Department of Psychology, University of Michigan, Ann Arbor, MI, USA.
Department of Ecology and Evolutionary Biology, University of Michigan, Ann Arbor, MI, USA.
Mol Ecol. 2017 Jun;26(12):3090-3092. doi: 10.1111/mec.14129.
There is tremendous diversity in ageing rates and lifespan not only among taxa but within species, and particularly between the sexes. Women often live longer than men, and considerable research on this topic has revealed some of the potential biological, psychological and cultural causes of sex differences in human ageing and lifespan. However, sex differences in lifespan are widespread in nonhuman animals suggesting biology plays a prominent role in variation in ageing and lifespan. Recently, evolutionary biologists have borrowed techniques from biomedicine to identify whether similar mechanisms causing or contributing to variation in ageing and lifespan in humans and laboratory animals also operate in wild animals. Telomeres are repetitive noncoding DNA sequences capping the ends of chromosomes that are important for chromosomal stability but that can shorten during normal cell division and exposure to stress. Telomere shortening is hypothesized to directly contribute to the ageing process as once telomeres shorten to some length, the cells stop dividing and die. Men tend to have shorter telomeres and faster rates of telomere attrition with age than women, suggesting one possible biological cause of sex differences in lifespan. In this issue of Molecular Ecology, Watson et al. () show that telomere lengths in wild Soay sheep are similar between females and males near the beginning of life but quickly diverge with age because males but not females showed reduced telomere lengths at older ages. The authors further show that some of the observed sex difference in telomere lengths in old age may be due to male investment in horn growth earlier in life, suggesting that sexually dimorphic allocation to traits involved in sexual selection might underlie sex differences in telomere attrition. This study provides a rare example of how biological mechanisms potentially contributing to sex differences in lifespan in humans may also operate in free-living animals. However, future studies using a longitudinal approach are necessary to confirm these observations and identify the ultimate and proximate causes of any sex differences in telomere lengths. Collaborations between evolutionary biologists and gerontologists are especially needed to identify whether telomere lengths have a causal role in ageing, particularly in natural conditions, and whether this directly contributes to sex differences in lifespan.

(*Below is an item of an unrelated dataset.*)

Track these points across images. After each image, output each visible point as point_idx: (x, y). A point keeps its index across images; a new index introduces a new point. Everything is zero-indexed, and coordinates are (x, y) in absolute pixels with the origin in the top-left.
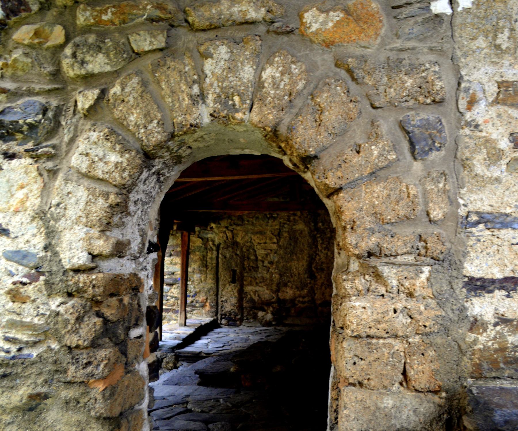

衰老速度和寿命不仅在不同物种之间存在巨大差异,而且在同一物种内,尤其是在性别之间也存在巨大差异。女性通常比男性长寿,并且针对这一主题的大量研究揭示了导致人类衰老和寿命性别差异的一些潜在生物学、心理学和文化原因。然而,非人类动物的寿命性别差异广泛存在,这表明生物学在衰老和寿命的变化中起着突出的作用。最近,进化生物学家从生物医学中借鉴技术,以确定导致或促成人类和实验室动物衰老和寿命变化的类似机制是否也在野生动物中起作用。端粒是位于染色体末端的重复非编码 DNA 序列,对于染色体的稳定性很重要,但在正常细胞分裂和暴露于应激时会缩短。端粒缩短被假设直接导致衰老过程,因为一旦端粒缩短到一定长度,细胞停止分裂并死亡。与女性相比,男性的端粒较短,端粒随年龄的增长而磨损的速度也较快,这表明端粒长度的性别差异可能是寿命性别差异的一个潜在生物学原因。在本期《分子生态学》中,Watson 等人()表明,在生命初期,野生斯澳羊的雌性和雄性的端粒长度相似,但随着年龄的增长迅速分化,因为雄性而不是雌性在老年时显示出端粒长度降低。作者进一步表明,老年时观察到的端粒长度的一些性别差异可能是由于雄性在生命早期对角生长的投资所致,这表明参与性选择的特征的性二态分配可能是端粒磨损性别差异的基础。这项研究提供了一个罕见的例子,说明可能导致人类寿命性别差异的生物学机制也可能在自由生活的动物中起作用。然而,未来使用纵向方法的研究是必要的,以确认这些观察结果,并确定端粒长度任何性别差异的最终和近端原因。进化生物学家和老年学家之间的合作尤为必要,以确定端粒长度是否在衰老中起因果作用,特别是在自然条件下,以及这是否直接导致寿命的性别差异。